Receivers could serve Section 21 notice to end Assured Shorthold Tenancy

Section 21(4) of the Housing Act 1988 (“HA 1988”), imposes a duty on the court to make a possession order of a dwelling held under an Assured Shorthold Tenancy (“AST”) if it is satisfied that any previous fixed term AST no longer exists and the landlord or, at least one of them, has given to the tenant not less than two months’ notice in writing that he requires possession of the dwelling-house.

In McDonald v McDonald & Anor [2014] the landlords were the tenant’s parents. The parents had borrowed off Capital Homes Ltd (“CHL”), to buy the property and the loan was secured by a mortgage over the property. The tenant paid the rent with housing benefit and her parents used that money to pay the sums payable to CHL.

The mortgage conditions forbade any tenancy to a tenant assisted by social security. Other tenancies had to be ASTs previously approved by CHL. The parents failed to apply for approval. A further condition said the parents must advise CHL if they proposed to let to a family member. They did not do this either. They later fell into arrears and CHL appointed receivers of the property, (“the receivers”).

Under the mortgage conditions, they had the same powers as CHL, and they were the agents of the borrowers.

When the receivers were appointed, the tenant was in possession under the terms of an AST expiring on 14 July 2009. She kept possession after then under a statutory periodic tenancy which was subject to the landlord’s power to terminate and get a possession order under section 21(4) of the HA 1988.

The receivers claimed to use their powers under the mortgage to serve a notice (“section 21 notice”) in their own names on the tenant under section 21(4)(b) of the HA 1988 and to commence possession proceedings in the name of the landlords.

The section 21 notice was given by the receivers and not the landlords. Had they power to do this?

If the receivers had power to give the section 21 notice, they could do so in their own names because under section 45 of the HA 1988 the word “landlord” includes any person deriving title from the original landlord, and that would include CHL. Also, under the mortgage conditions the receivers could exercise all the powers that CHL were able to exercise.

On the other hand if they did not have power to give the section 21 notice, then their section 21 notice would be of no effect and the tenant’s statutory periodic tenancy would have continued as before.

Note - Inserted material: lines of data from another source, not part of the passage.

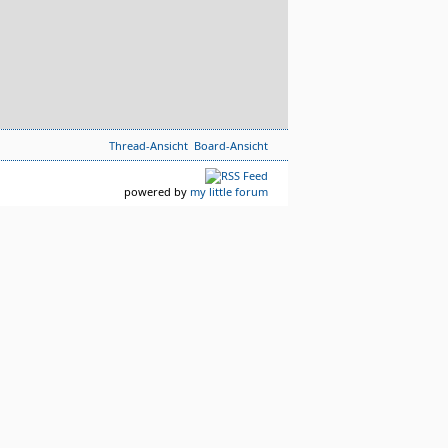
Thread-Ansicht
Board-Ansicht
powered by
my little forum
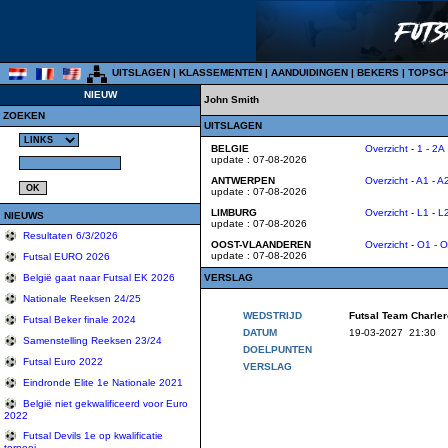
UITSLAGEN
|
KLASSEMENTEN
|
AANDUIDINGEN
|
BEKERS
|
TOPSC
NIEUW
John Smith
ZOEKEN
UITSLAGEN
BELGIE
Overzicht
-
1
-
2A
update : 07-08-2026
ANTWERPEN
Overzicht
-
A1
-
A
update : 07-08-2026
LIMBURG
Overzicht
-
L1
-
L
NIEUWS
update : 07-08-2026
Resultaten 6/3/2026
OOST-VLAANDEREN
Overzicht
-
O1
-
O
update : 07-08-2026
Futsal EURO 2026
VERSLAG
België gaat naar Futsal EK 2026
Nationale Reeksen 24/25
WEDSTRIJD
Futsal Team Charl
Futsal Beker finale 2024
DATUM
19-03-2027 21:30
Samenstelling Reeksen 23/24
DOELPUNTEN
Futsal Euro 2022
VERSLAG
Eindronde Elite 1e Nationale 2021
België niet gekwalificeerd voor Euro
2022
Futsal Devils 1e op kwalificatie
tornooi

The Court of Appeal said that the mortgage conditions had to be interpreted purposively. Their purpose was to enable the receivers to realise the mortgaged property in an orderly and efficient way.

The powers specified in clause 9.2.1 of the mortgage conditions included the power to sell the property and to take possession of it.

The powers conferred on the receivers must include power to do anything which is necessarily incidental to the exercise of the powers specified in the mortgage.

Here, service of the section 21 notice was an act which the receivers had to do to get vacant possession and thereby to sell the property at the best price.

The fact that:

– the mortgage conditions might have been drafted more widely so as to confer an express power on the mortgagee to give a section 21 notice; or

– that the mortgagee might have been able to serve the notice by virtue of being within the definition of “landlord”

did not mean that the receivers could not do so where they had that power under the mortgage conditions.

So the receivers had been entitled to serve the section 21 notice on the tenant and the tenant lost the appeal.

This blog has been posted out of general interest. It does not remove the need to get bespoke legal advice in individual cases.